Philippines: Concern growing for people cut off by Super Typhoon Haiyan

10 November, 2013
9 Nov 2013, Tacloban, Philippines: An estimated 9.5 million people have been affected by Super Typhoon Haiyan that hit the Philippines on 8 November. Many areas are still to be reached by relief and rescue teams. Credit: OCHA
9 Nov 2013, Tacloban, Philippines: An estimated 9.5 million people have been affected by Super Typhoon Haiyan that hit the Philippines on 8 November. Many areas are still to be reached by relief and rescue teams. Credit: OCHA

The United Nations and its humanitarian partners are ramping up relief efforts in the Central Philippines in the wake of the devastation wrought by Super Typhoon Haiyan. The Government estimates that 9.5 million people have been affected, with almost 620,000 displaced from their homes.

At least 1,200 people have died according to the Philippine Red Cross. That number is expected to increase as more affected areas become accessible.

Access to some severely affected areas remains a major concern. Many roads and bridges across the affected area – which spans nine regions and 36 provinces – are impassable. Unknown numbers of survivors do not have basic necessities such as food, water and medicines.

“It is vital that we reach those who are stranded in isolated areas as they are at risk of further threats such as malnutrition, exposure to bad weather and unsafe drinking water,” said Luiza Carvalho, the Resident and Humanitarian Coordinator for the Philippines.

UN emergency teams reach Tacloban City

UN Humanitarian Chief Valerie Amos issued a statement on 9 November expressing her sadness and extending the support of the UN.

“The United Nations agencies in the Philippines, with their humanitarian partners, are supporting the Government and other responders in their efforts to assess the situation and respond rapidly with vital supplies,” said Ms.

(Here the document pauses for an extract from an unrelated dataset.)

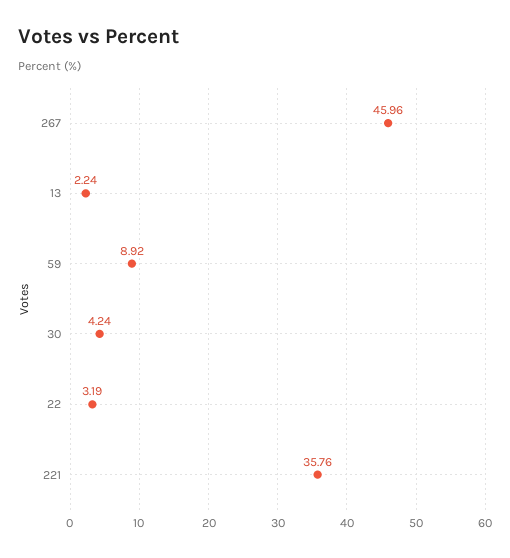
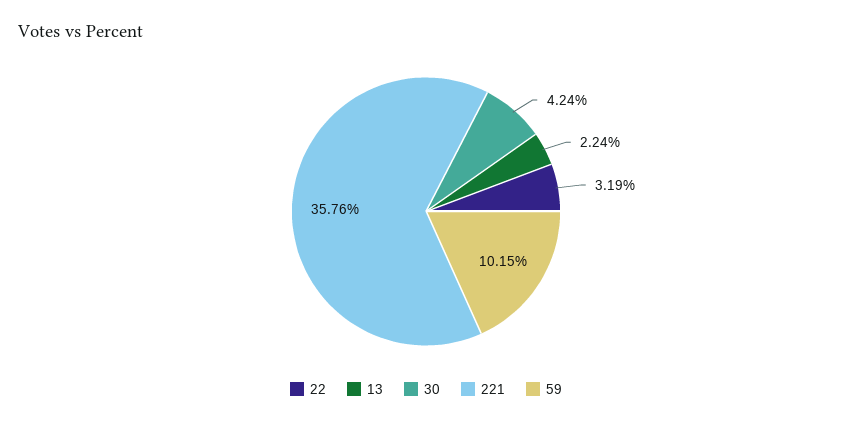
267: 45.96 -> none
59: 8.92 -> 10.15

Amos.

A series of UN Disaster Assessment and Coordination (UNDAC) teams have arrived in some of the worst affected areas, including Tacloban City, the capital of Leyte Province.

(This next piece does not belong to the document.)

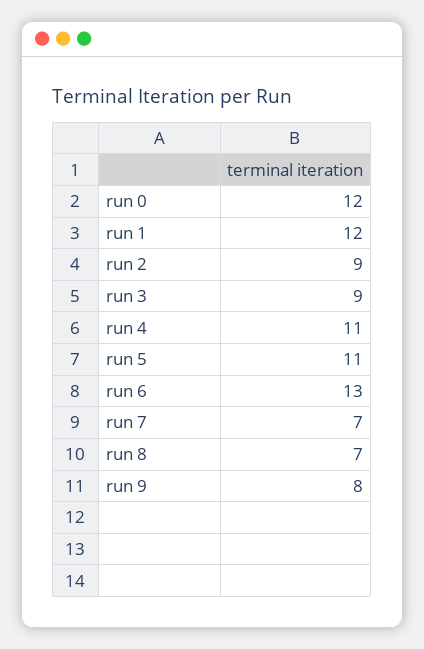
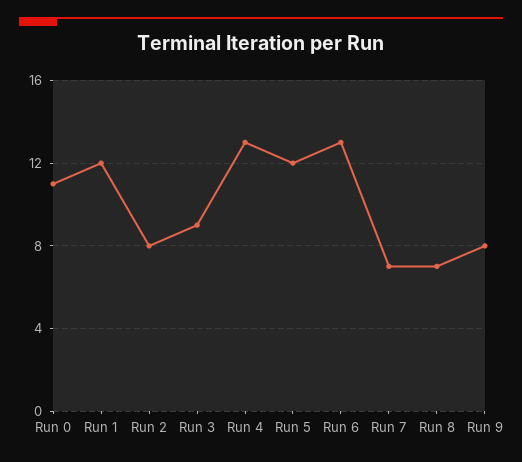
run 0: 12 -> 11
run 2: 9 -> 8
run 4: 11 -> 13
run 5: 11 -> 12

Water, hygiene and sanitation, food, medicines, shelter, debris clearance, logistics and communications are immediate priorities in the city. Access is also a major concern: it currently takes about six hours to make the 22km roundtrip journey between Tacloban city and the airport.

There are 13 evacuation centres in Tacloban hosting about 15,000 people. People in the evacuation centres told UNDAC team members of their wish to return home as long as they are provided with repair materials and emergency shelter. However, those from coastal areas are reluctant to return due to the presence of dead bodies.

In the outskirts of Tacloblan City, there is still no food, no water and no electricity according to humanitarian agency representatives who travelled overland from Manila. They reported streams of people walking along the roads towards food distribution points in the city centre.

UN and international community rally

Typhoon Haiyan made its first landfall in the early hours of 8 November on the far-eastern island of Samar. It brought with it maximum sustained winds of 235km per hour, making it one of the most powerful storms to ever make landfall. It continued across the country, making a number of subsequent landfalls.

“The United Nations remains on standby to mobilize any support that the people of the Philippines require from the international community,” said Ms. Amos.

Relief operations are underway, including the airlifting of lifesaving food, health, medical and other supplies. Emergency stockpiles across the affected area have also been released.